Only eighty-four of the twenty thousand American magazines have circulations that top a million, so most alternative magazines struggle to satisfy small but loyal groups of readers. At any given time, there are over two thousand alternative magazines in circulation, with many failing and others starting up every month.
Alternative magazines have historically defined themselves in terms of politics—published either by the Left (the Progressive, In These Times, the Nation) or the Right (the National Review, American Spectator, Insight). However, what constitutes an alternative magazine has broadened over time to include just about any publication considered “outside the mainstream,” ranging from environmental magazines to alternative lifestyle magazines to punk-zines—the magazine world’s answer to punk rock. (Zines, pronounced “zeens,” is a term used to describe self-published magazines.) Utne Reader, widely regarded as “the Reader’s Digest of alternative magazines,” has defined alternative as any sort of “thinking that doesn’t reinvent the status quo, that broadens issues you might see on TV or in the daily paper.”
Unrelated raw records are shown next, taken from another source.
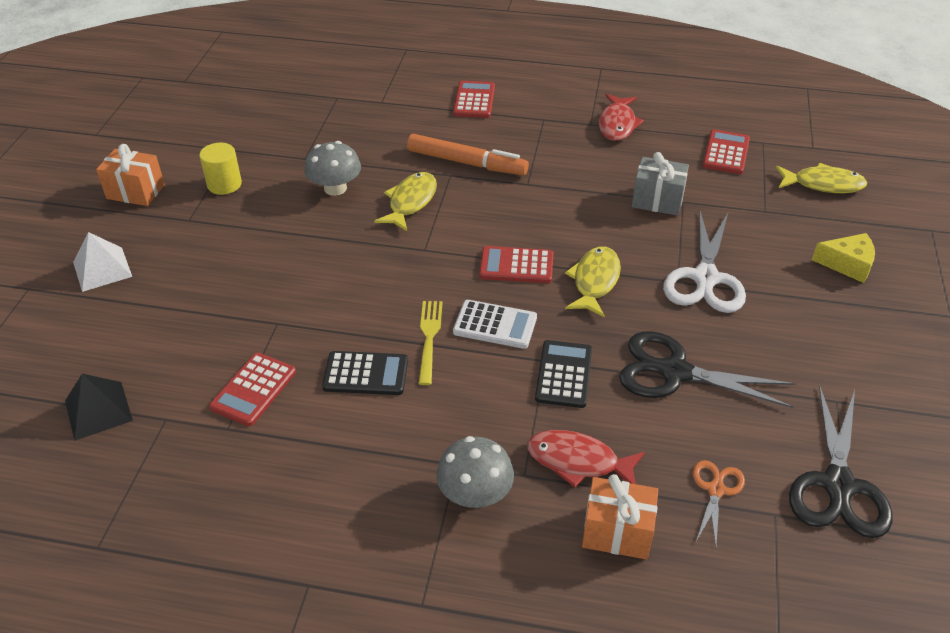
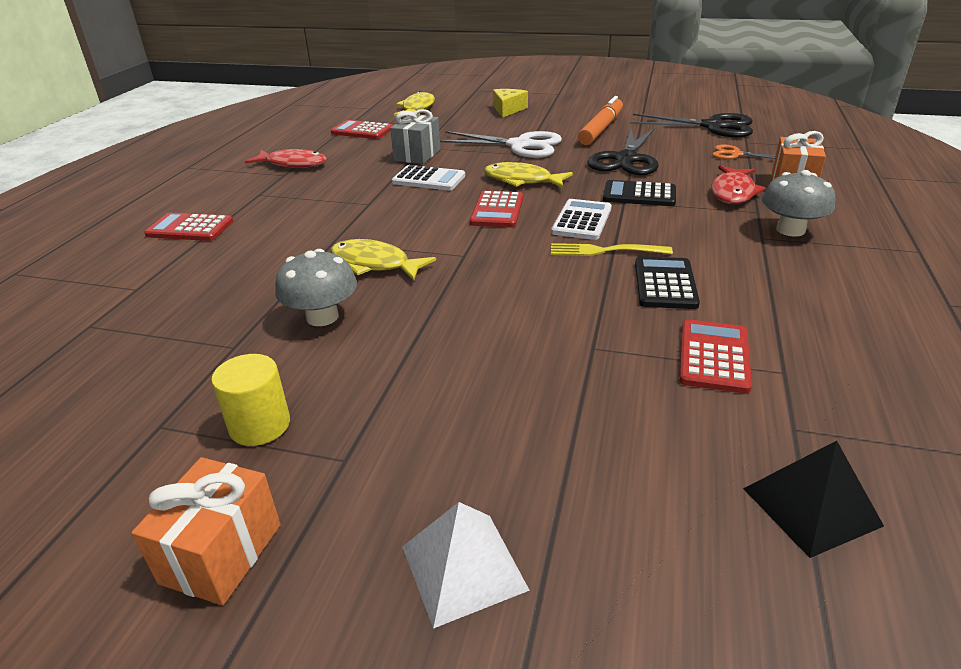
camera: 85 degrees left, 10 degrees down
red calculator [209,353,296,426] -> red calculator turned 105 degrees counterclockwise [679,319,752,394]
orange marker [407,134,529,175] -> orange marker moved to [578,96,623,145]
none -> white calculator [392,165,465,190]

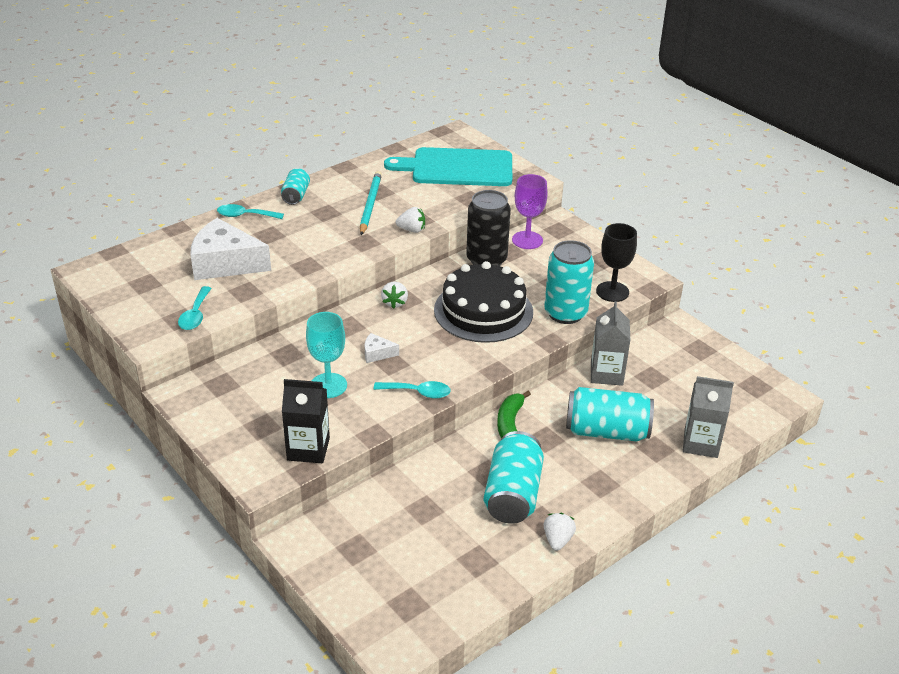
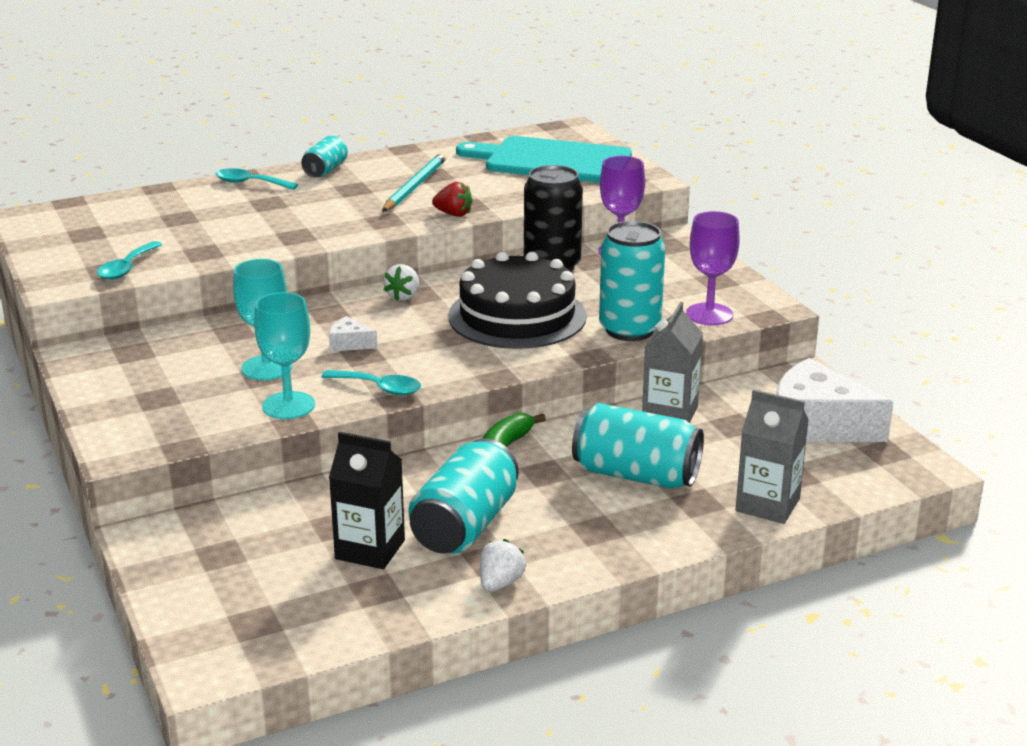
camera: 15 degrees right, 10 degrees down
white cheese [190,218,271,280] -> white cheese moved to [776,358,893,442]
black carton [282,379,330,463] -> black carton moved to [329,432,405,569]
white strawberry [396,207,425,233] -> red strawberry [432,182,473,217]
black goblet [596,223,637,302] -> purple goblet [686,211,740,325]
none -> turquoise goblet [254,292,315,419]

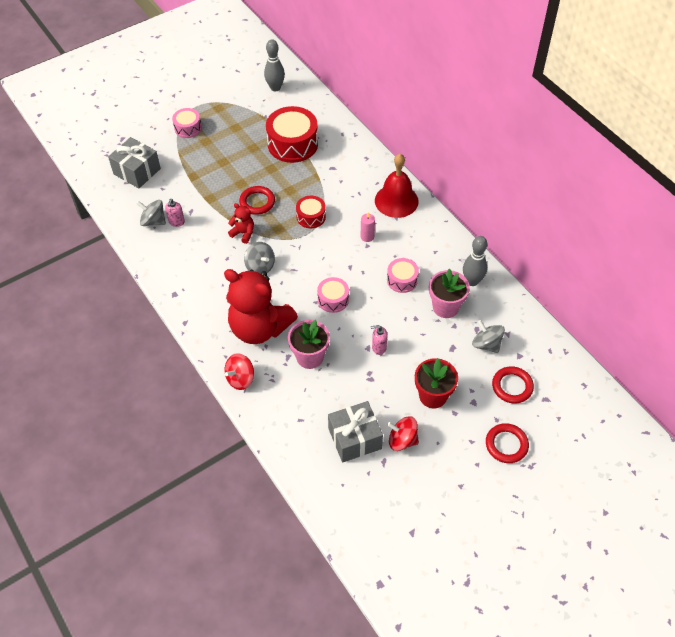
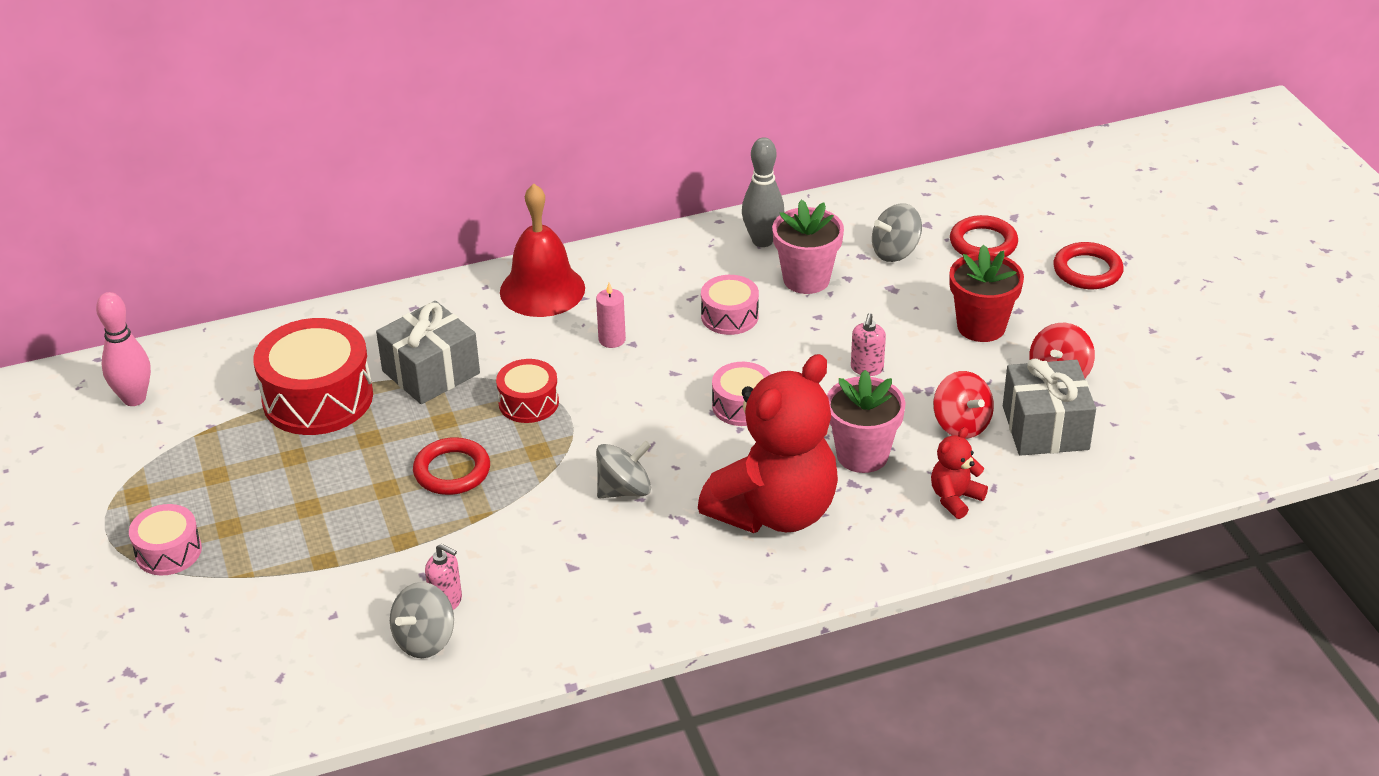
camera: 75 degrees left, 15 degrees down
grey gift [108,137,161,188] -> grey gift moved to [376,301,480,404]
red spinning top [225,353,254,390] -> red spinning top moved to [933,371,994,439]
red teddy bear [228,203,254,244] -> red teddy bear moved to [931,427,988,519]
grey bowling pin [264,39,285,92] -> pink bowling pin [96,292,151,406]

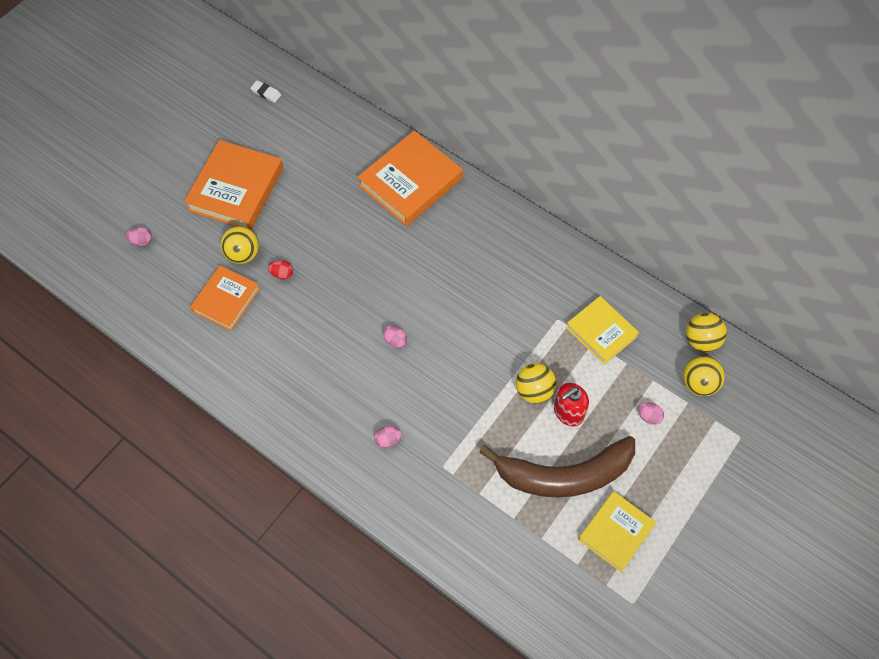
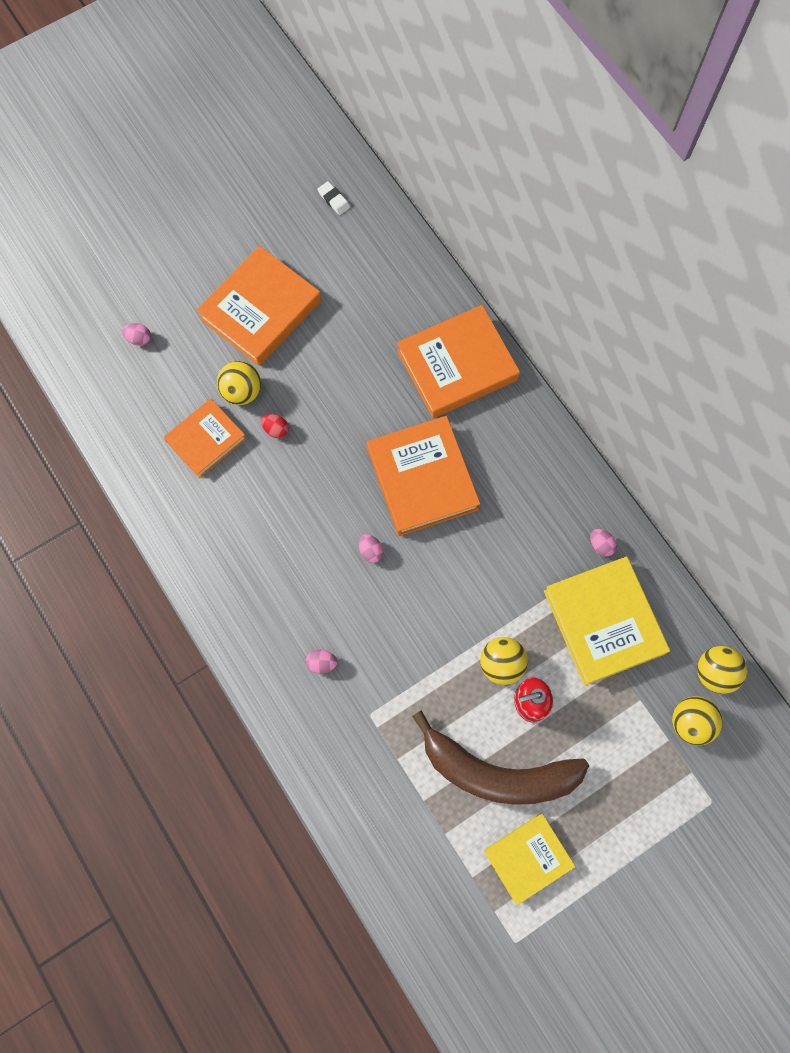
camera: 20 degrees right, 10 degrees up
yellow book [566,296,639,365] -> yellow book [544,556,670,686], size x1.58
pink egg [638,402,664,425] -> pink egg moved to [590,529,617,556]
none -> orange book [367,416,480,536]

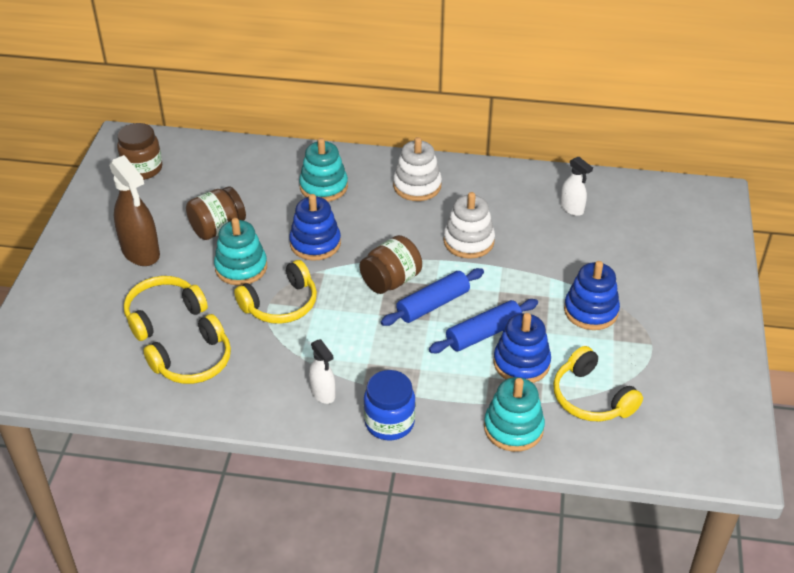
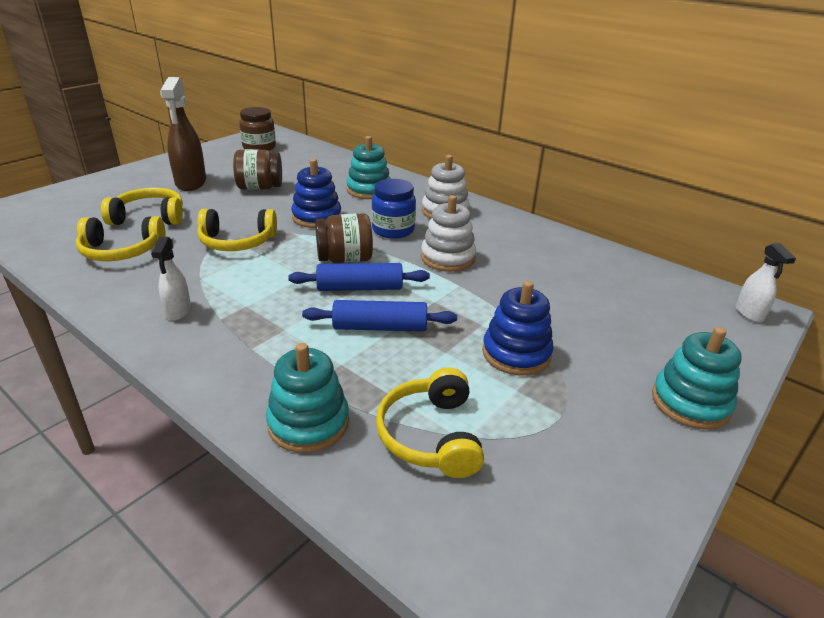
camera: 30 degrees right, 10 degrees down
turquoise stacking toy [214,218,267,285] -> turquoise stacking toy moved to [652,327,742,430]
blue jar [364,370,415,440] -> blue jar moved to [372,179,416,239]
blue stacking toy [493,313,551,383] -> none
white spray bottle [560,156,593,216] -> white spray bottle moved to [736,243,796,322]

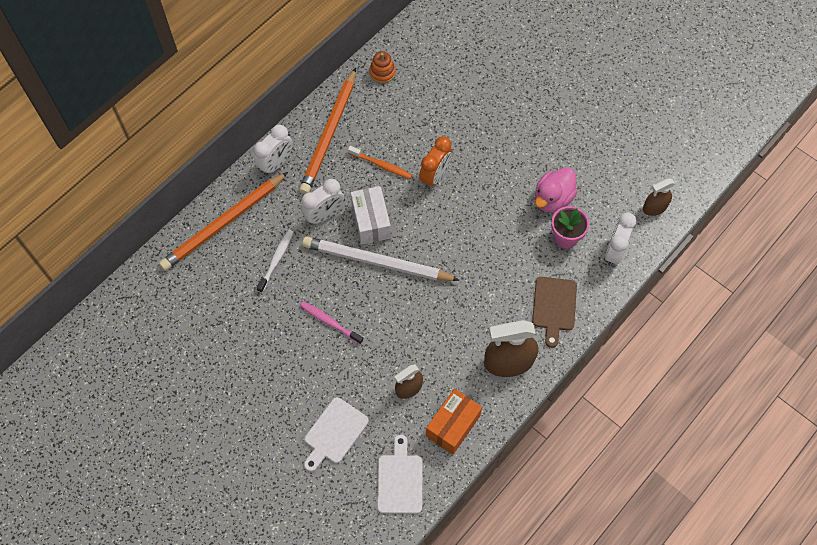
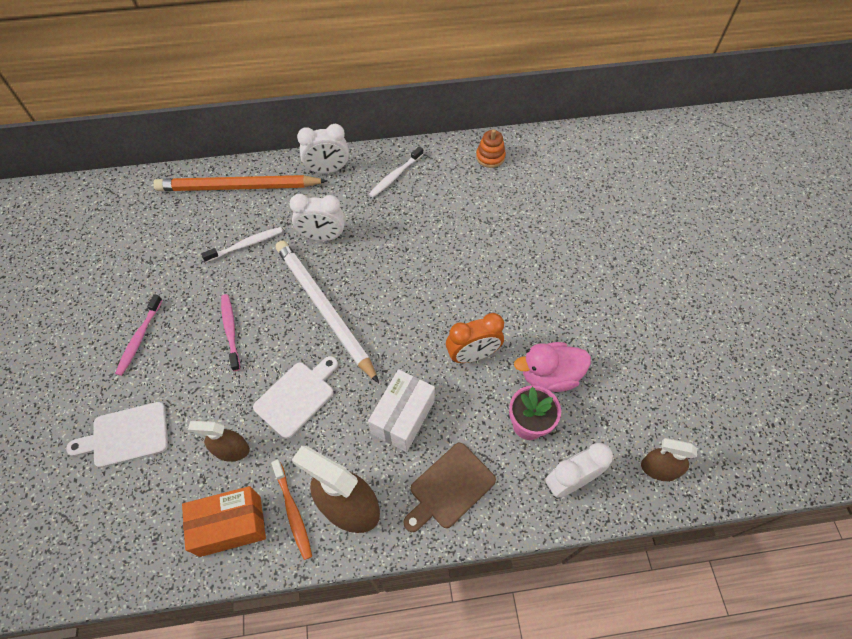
camera: 40 degrees right, 5 degrees down
orange pencil [299,68,356,194] -> white toothbrush [369,146,423,198]
orange toothbrush [348,146,412,179] -> orange toothbrush moved to [271,460,312,560]
white box [351,186,391,245] -> white box moved to [368,369,435,452]
white cutting board [377,434,422,514] -> white cutting board moved to [253,356,338,439]
orange clock [419,136,452,189] -> orange clock moved to [446,313,504,363]
none -> pink toothbrush [115,294,163,376]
Occasionally, alternative magazines have become marginally mainstream. For example, during the conservative Reagan era in the 1980s, William F. Buckley’s National Review saw its circulation swell to more than 100,000—enormous by alternative standards. By 2013, the magazine continued to be the leading conservative publication, with a circulation of 150,000. On the Left, Mother Jones (named after labor organizer Mary Harris Jones), which champions muckraking and investigative journalism, had a circulation of 240,000 in 2013.
Most alternative magazines, however, are content to swim outside the mainstream. These are the small magazines that typically include diverse political, cultural, religious, international, and environmental subject matter, such as Against the Current, BadAzz MoFo, Buddhadharma, Home Education Magazine, Jewish Currents, Small Farmer’s Journal, and Humor Times.